Ну ничего-ничего, готовьте их к выписке к понедельнику, у нас и без них аншлаг, распорядился профессор. Куда только катится эта страна?
Медсестра ушла, а Йолкин, довольный вкусным обедом, продолжал напевать:
А-а-а, крокодилы, бегемоты,
А-а-а, обезьяны, кашалоты,
А-а-а, и зеленый попугай!..
III. Институт радиотехники
Мельхиоров
Незаметно протекло время, дорогой Леонид Ильич давно канул в лету вместе с беззаботной эпохой застоя. К власти пробрался энергичный Михаил Сергеевич, затеявший перестройку, народу пока не понятную. С экранов телевизора на головы граждан посыпались слова-лозунги: интенсификация, гласность и ускорение. Наступил 1986 год, взорвался реактор на Чернобыльской АЭС. Резко упали цены на нефть. Жители великой страны пока не замечали особенных перемен в жизни, разве что спиртное подорожало и за ним выстроились длиннющие очереди. Москвичи пребывали в суете и какой-то всегдашней гипнотической спячке. Никто ни на что не обращал внимания, да партийное руководство не делилось информацией. А тем временем происходили невидимые глазу тектонические сдвиги. До «крупнейшей геополитической катастрофы столетия» оставалось чуть-чуть.

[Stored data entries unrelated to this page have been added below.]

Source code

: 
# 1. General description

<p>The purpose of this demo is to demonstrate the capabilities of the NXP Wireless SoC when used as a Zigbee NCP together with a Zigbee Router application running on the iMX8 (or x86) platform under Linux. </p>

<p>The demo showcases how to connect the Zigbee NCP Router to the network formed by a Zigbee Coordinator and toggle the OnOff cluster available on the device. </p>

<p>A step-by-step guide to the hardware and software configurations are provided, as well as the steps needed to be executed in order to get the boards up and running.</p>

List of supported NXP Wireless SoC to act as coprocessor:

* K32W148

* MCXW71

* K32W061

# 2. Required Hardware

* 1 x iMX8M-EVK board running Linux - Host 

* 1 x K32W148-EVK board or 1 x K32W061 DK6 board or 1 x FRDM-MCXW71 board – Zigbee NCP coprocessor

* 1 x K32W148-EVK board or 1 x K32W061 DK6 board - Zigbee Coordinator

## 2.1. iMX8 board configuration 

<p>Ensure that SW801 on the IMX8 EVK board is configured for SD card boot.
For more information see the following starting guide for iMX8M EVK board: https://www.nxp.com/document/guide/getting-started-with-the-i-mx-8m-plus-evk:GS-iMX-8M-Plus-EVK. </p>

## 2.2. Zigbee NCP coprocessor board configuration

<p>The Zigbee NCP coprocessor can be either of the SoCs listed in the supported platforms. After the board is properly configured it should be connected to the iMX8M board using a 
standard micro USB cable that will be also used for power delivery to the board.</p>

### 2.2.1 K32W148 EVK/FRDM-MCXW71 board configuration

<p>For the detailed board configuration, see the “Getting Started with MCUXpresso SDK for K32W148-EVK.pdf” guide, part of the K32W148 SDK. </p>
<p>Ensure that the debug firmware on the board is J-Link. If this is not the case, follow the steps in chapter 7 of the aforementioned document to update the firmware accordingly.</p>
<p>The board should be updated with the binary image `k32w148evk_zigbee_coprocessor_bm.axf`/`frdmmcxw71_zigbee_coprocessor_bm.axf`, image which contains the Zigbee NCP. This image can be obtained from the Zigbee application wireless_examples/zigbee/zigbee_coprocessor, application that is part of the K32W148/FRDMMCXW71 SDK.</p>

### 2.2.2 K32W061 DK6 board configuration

И конечно, ни один человек в столице не мог догадываться, что какой-то малоизвестный захудалый научный Институт радиотехники незаметно вкладывает свою толику в происходящий тайный развал страны. Нет, этот институт и его руководитель Вилен Мельхиоров не участвовали в высокой политике, не готовили судьбоносных решений и не вели переговоров с республиками. Речь шла всего лишь о физических экспериментах в мало изученной, совершенно туманной даже для специалистов, области физики. В основе всего, как это часто бывало в те годы лежало тривиальнейшее разгильдяйство. Никто не думал о безопасности людей, никто не просчитывал рисков, никто не знал, как повлияет излучение самой мощной в мире лазерной установки на сотрудников, да и просто на случайных людей, оказавшихся в зоне поражения. Как и в случае с Чернобыльской аварией, широкая публика не владела информацией
Случайно или нет, в это еще предстояло разобраться компетентным органам, летом 1986 года на работу к Вилену Мельхиорову устроились два уже знакомых нам человека: Лидочка Апрелькина и Игорек Стасин. Они представляли собой нетипичную пару. Никто из сотрудников не понимал, познакомилась ли они в институте или знали друг друга раньше. Во всяком случае, эти двое были неразлучны. Они раздражали коллег своим поведением: уединялись подолгу в длинных коридорах института, шептались напряженными голосами, иногда целовались, прятались с видом заговорщиков. Их выходки пока терпели, но терпению этому мог наступить предел.
Лидочка повзрослела, оправилась от нервных болезней и похорошела. На девушку оглядывались почти все мужчины института: худая, длинноногая, бледная. Ее выразительные синие глаза смотрели на окружающих свысока, с какой-то скрытой издевкой. Сейчас бы ее внешность назвали «модельной», но в те годы еще существовали более консервативные стандарты женской красоты, Лидочка опережала свое время. Обязанностей у нее, как у секретаря-машинистки, было мало: Мельхиоров вечно пропадал в зарубежных командировках. Польет цветы, напечатает пару научных текстов и гуляет по институту, заглядывает всюду, изучает. Замкнутая, настороженная, молчаливая, она вела себя как шпионка из кинофильма. Отказывалась от традиционных чаепитий, проявляла полное равнодушие к общественной жизни. Не брала в профкоме билетов в театр и на выставки.
Никто не мог объяснить необычной дружбы Апрелькиной с Аллой Васильевной, руководительницей канцелярии. Эта красивая и энергичная женщина пользовалась неограниченной властью в коллективе, и Мельхиоров, даже на публике, пресмыкался пред ней. По слухам, Алла Васильевна, хоть и была замужем за инженером из соседнего института, состояла в любовной связи с Мельхиоровым. Они даже отдыхали вместе где-то в Юрмале, и там их случайно застукала сотрудница бухгалтерии. Отсюда и пошли сплетни. Что нашла эта респектабельная и властолюбивая дама в Лидочке? Никто не знал. Но женщины были очень близки. Делились информацией, ходили вместе обедать и даже носили одинаковую одежду: импортные дорогие синие платья на пуговицах и белые босоножки на шпильках. Обе постриженные «под мальчика», строгие, неприступные, холодные, благоухающие французским парфюмом. Наверное, их можно было принять за мать и дочь разница в возрасте как раз соответствовала.